Excerpt to read start
How I Voted for the 2009 Cy Young Award
TOWER GROVE — Come Friday morning, Bryan Burwell & Company will have to find something different to ask me about and a new way to introduce me on radio shows, if they have me on at all. As of this afternoon, I no longer hold a secret ballot in one of the more talked about award votes in years.
A fellow baseball beat writer, the San Francisco Chronicle’s Henry Schulman, aptly called it “by far the most agonizing for me” in more than two decades of voting for Baseball Writers’ Association of America awards. Colleague Bernie Miklasz felt the same, calling it the “toughest call of them all by far.”
The 2009 Cy Young Award vote was a doozy.
Excerpt to read end
- [Set task 1]: Please rewrite the rows from the line with "genus: Incisalia" through the last line of the rows as a JSON list of strings, one string per line, with blank lines left out.
The Cy Young article and the rows come from separate sources.
Given information start
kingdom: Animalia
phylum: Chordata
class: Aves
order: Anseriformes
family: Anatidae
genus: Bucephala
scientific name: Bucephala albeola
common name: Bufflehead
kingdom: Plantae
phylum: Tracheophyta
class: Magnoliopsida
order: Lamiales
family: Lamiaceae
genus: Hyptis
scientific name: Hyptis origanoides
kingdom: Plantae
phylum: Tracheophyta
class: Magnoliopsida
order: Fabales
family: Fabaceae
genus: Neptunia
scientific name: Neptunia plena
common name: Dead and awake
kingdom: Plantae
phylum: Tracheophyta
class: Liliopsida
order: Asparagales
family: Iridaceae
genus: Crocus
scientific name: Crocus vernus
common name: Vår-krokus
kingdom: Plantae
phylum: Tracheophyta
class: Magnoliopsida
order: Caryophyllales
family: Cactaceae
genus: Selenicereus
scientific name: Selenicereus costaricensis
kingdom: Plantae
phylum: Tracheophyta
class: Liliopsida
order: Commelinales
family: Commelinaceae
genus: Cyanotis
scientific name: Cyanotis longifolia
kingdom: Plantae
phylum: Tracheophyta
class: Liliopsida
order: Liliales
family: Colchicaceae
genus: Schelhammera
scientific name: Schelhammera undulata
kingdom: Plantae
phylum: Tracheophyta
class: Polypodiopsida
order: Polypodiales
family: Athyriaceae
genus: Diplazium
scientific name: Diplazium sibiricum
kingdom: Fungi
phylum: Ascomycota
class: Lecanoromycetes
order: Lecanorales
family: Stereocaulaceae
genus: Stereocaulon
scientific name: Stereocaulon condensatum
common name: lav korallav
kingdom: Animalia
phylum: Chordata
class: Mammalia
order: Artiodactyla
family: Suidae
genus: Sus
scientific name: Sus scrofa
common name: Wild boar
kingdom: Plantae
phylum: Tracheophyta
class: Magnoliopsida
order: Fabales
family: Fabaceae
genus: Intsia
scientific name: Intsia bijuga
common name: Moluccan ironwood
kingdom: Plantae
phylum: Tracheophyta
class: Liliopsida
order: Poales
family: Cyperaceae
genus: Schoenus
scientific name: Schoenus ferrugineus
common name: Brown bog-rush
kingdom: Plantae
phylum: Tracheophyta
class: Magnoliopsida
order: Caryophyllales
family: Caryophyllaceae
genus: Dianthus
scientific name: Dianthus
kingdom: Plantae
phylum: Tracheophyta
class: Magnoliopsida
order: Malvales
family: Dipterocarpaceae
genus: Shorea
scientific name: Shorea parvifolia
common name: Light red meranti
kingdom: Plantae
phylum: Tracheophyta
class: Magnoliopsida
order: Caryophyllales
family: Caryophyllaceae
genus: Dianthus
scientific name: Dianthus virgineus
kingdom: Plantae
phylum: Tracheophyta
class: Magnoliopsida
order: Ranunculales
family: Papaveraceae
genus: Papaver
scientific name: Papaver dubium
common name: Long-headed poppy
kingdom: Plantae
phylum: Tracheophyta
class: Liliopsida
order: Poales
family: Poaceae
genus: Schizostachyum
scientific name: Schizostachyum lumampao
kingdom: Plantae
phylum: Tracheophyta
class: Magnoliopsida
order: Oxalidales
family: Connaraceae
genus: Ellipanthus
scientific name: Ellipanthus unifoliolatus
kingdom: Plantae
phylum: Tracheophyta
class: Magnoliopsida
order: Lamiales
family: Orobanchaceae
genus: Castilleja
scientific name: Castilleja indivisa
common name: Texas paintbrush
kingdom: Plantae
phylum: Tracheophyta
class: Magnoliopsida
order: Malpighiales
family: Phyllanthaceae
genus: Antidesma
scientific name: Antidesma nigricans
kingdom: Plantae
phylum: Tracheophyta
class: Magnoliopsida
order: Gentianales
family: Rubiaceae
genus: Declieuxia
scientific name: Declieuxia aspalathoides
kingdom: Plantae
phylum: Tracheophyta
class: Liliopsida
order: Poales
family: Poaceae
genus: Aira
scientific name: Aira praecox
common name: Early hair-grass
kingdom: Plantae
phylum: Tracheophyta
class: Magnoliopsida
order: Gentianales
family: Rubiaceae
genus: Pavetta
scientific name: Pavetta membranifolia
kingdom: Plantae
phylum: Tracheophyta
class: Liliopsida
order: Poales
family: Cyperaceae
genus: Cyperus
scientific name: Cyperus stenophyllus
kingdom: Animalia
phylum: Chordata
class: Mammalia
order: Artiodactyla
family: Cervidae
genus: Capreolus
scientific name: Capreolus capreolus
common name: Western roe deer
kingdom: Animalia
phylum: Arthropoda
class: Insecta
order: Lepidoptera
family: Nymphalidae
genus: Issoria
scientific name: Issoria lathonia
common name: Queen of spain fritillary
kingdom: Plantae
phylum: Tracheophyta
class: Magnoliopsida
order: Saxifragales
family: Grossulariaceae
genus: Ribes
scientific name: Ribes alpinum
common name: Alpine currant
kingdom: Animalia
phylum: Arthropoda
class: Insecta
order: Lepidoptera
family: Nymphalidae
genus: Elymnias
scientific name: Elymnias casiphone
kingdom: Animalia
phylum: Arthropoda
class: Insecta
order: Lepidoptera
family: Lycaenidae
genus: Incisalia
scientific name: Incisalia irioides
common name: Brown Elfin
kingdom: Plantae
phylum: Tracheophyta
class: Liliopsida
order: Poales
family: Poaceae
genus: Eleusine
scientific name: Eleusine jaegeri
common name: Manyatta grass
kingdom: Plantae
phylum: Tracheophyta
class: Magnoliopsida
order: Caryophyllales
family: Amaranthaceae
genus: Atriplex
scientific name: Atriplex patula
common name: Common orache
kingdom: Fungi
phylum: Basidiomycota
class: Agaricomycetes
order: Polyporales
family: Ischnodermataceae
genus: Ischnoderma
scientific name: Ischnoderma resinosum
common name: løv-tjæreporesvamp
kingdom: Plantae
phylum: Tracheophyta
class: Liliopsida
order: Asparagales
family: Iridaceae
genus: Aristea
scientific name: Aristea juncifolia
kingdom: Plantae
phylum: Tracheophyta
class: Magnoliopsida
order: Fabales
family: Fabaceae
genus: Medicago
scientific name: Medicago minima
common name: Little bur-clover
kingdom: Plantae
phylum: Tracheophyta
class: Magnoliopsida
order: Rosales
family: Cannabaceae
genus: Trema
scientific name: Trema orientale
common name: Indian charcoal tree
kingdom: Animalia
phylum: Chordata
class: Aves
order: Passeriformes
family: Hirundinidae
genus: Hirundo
Given information end
- [Set task 2]: Name every person mentioned by full name in the Cy Young article.

- [Full solution 1]:
[
  "genus: Incisalia",
  "scientific name: Incisalia irioides",
  "common name: Brown Elfin",
  "kingdom: Plantae",
  "phylum: Tracheophyta",
  "class: Liliopsida",
  "order: Poales",
  "family: Poaceae",
  "genus: Eleusine",
  "scientific name: Eleusine jaegeri",
  "common name: Manyatta grass",
  "kingdom: Plantae",
  "phylum: Tracheophyta",
  "class: Magnoliopsida",
  "order: Caryophyllales",
  "family: Amaranthaceae",
  "genus: Atriplex",
  "scientific name: Atriplex patula",
  "common name: Common orache",
  "kingdom: Fungi",
  "phylum: Basidiomycota",
  "class: Agaricomycetes",
  "order: Polyporales",
  "family: Ischnodermataceae",
  "genus: Ischnoderma",
  "scientific name: Ischnoderma resinosum",
  "common name: løv-tjæreporesvamp",
  "kingdom: Plantae",
  "phylum: Tracheophyta",
  "class: Liliopsida",
  "order: Asparagales",
  "family: Iridaceae",
  "genus: Aristea",
  "scientific name: Aristea juncifolia",
  "kingdom: Plantae",
  "phylum: Tracheophyta",
  "class: Magnoliopsida",
  "order: Fabales",
  "family: Fabaceae",
  "genus: Medicago",
  "scientific name: Medicago minima",
  "common name: Little bur-clover",
  "kingdom: Plantae",
  "phylum: Tracheophyta",
  "class: Magnoliopsida",
  "order: Rosales",
  "family: Cannabaceae",
  "genus: Trema",
  "scientific name: Trema orientale",
  "common name: Indian charcoal tree",
  "kingdom: Animalia",
  "phylum: Chordata",
  "class: Aves",
  "order: Passeriformes",
  "family: Hirundinidae",
  "genus: Hirundo"
]

- [Full solution 2]: Bryan Burwell, Henry Schulman, Bernie Miklasz